I have listed and given examples of type of uniforms, badges and equipment used by the enlisted man, NCO and officer aircrews of the RFC on day to day duties which are also shown with example period photos. I have kept the uniforms to examples worn on duty or used for aviation, not mess dress and full dress.

So, the guide can only give an indication of the type of flying kit worn. This passage from Into the Blue by Norman Macmillan a pilot with 45 squadron in April 1917 illustrates the variety available. He comments specifically on the arrival of his new commanding officer taking in the scene in the mess on his arrival;

‘He looked around the room at the faces intent upon his, all of them countenances of men used to the chances of flight, to the crack and the woof of Archie, to the crackle of machine guns about their ears. They were dressed in motley garb; regimental tunics, RFC tunics, sweaters; silk scarves, woolly scarves; leather flying coats wound tight about them, buttoned up, or falling loose, sheepskin thigh boots, knee length flying boots, slacks and shoes, or breeches and puttees. (6)

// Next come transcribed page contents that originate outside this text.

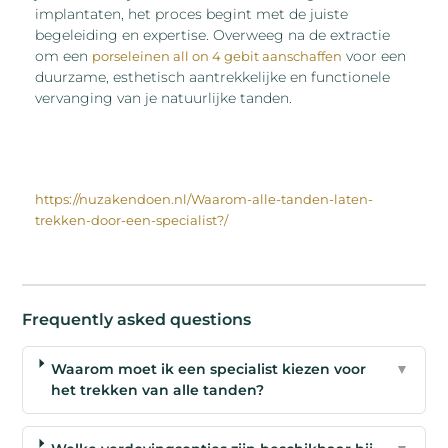
implantaten, het proces begint met de juiste
begeleiding en expertise. Overweeg na de extractie
om een
voor een
porseleinen all on 4 gebit aanschaffen
duurzame, esthetisch aantrekkelijke en functionele
vervanging van je natuurlijke tanden.
https://nuzakendoen.nl/Waarom-alle-tanden-laten-
trekken-door-een-specialist?/
Frequently asked questions
Waarom moet ik een specialist kiezen voor
▼
het trekken van alle tanden?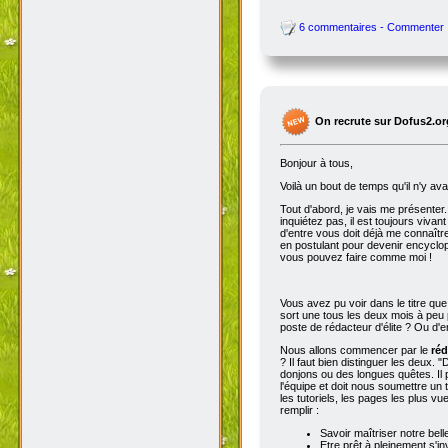
6 commentaires - Commenter
On recrute sur Dofus2.or
Bonjour à tous,
Voilà un bout de temps qu'il n'y av
Tout d'abord, je vais me présenter. 
inquiétez pas, il est toujours viva
d'entre vous doit déjà me connaître
en postulant pour devenir encyclop
vous pouvez faire comme moi !
Vous avez pu voir dans le titre qu
sort une tous les deux mois à peu p
poste de rédacteur d'élite ? Ou d'e
Nous allons commencer par le
réd
? Il faut bien distinguer les deux. "
donjons ou des longues quêtes. Il p
l'équipe et doit nous soumettre un t
les tutoriels, les pages les plus v
remplir :
Savoir maîtriser notre bell
Etre prêt à pleinement s'in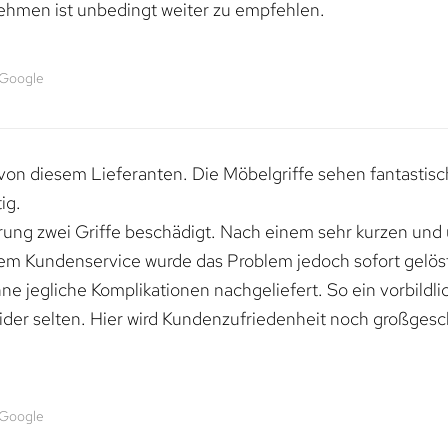
ehmen ist unbedingt weiter zu empfehlen.
 Google
von diesem Lieferanten. Die Möbelgriffe sehen fantastisc
ig.
erung zwei Griffe beschädigt. Nach einem sehr kurzen und
dem Kundenservice wurde das Problem jedoch sofort gelöst
e jegliche Komplikationen nachgeliefert. So ein vorbildli
ider selten. Hier wird Kundenzufriedenheit noch großgesc
 Google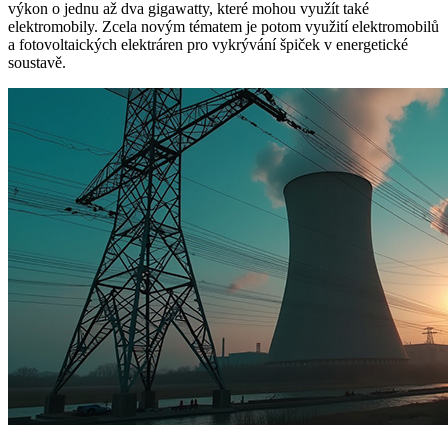
výkon o jednu až dva gigawatty, které mohou využít také
elektromobily
. Zcela novým tématem je potom využití
elektromobilů
a fotovoltaických elektráren pro vykrývání špiček v energetické
soustavě.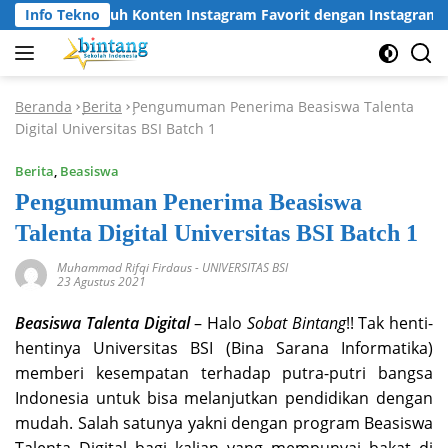
Langsung
Cara Unduh Konten Instagram Favorit dengan Instagram Dow
Info Tekno
ke
konten
Beranda
Berita
Pengumuman Penerima Beasiswa Talenta
-
-
Digital Universitas BSI Batch 1
Berita
,
Beasiswa
Pengumuman Penerima Beasiswa
Talenta Digital Universitas BSI Batch 1
Muhammad Rifqi Firdaus
-
UNIVERSITAS BSI
23 Agustus 2021
Beasiswa Talenta Digital
– Halo
Sobat Bintang
!! Tak henti-
hentinya Universitas BSI (Bina Sarana Informatika)
memberi kesempatan terhadap putra-putri bangsa
Indonesia untuk bisa melanjutkan pendidikan dengan
mudah. Salah satunya yakni dengan program Beasiswa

This extract says it all about the variety of kit and the problem at hand trying to give a definitive guide, so it is aimed as a useful handy reference and is backed up by period photographs and adverts, with pilot’s first-hand accounts to assist all those who collect, re-enact, model or just have a general interest in the subject matter. Also, I have not specifically covered the role and equipment of the brave RFC balloon observers or crew of airships in this edition but have mentioned some of their kit where appropriate.   The topic is vast and some of the equipment very rare to find or photograph so please take this as an illustrative guide to the topic as it is meant.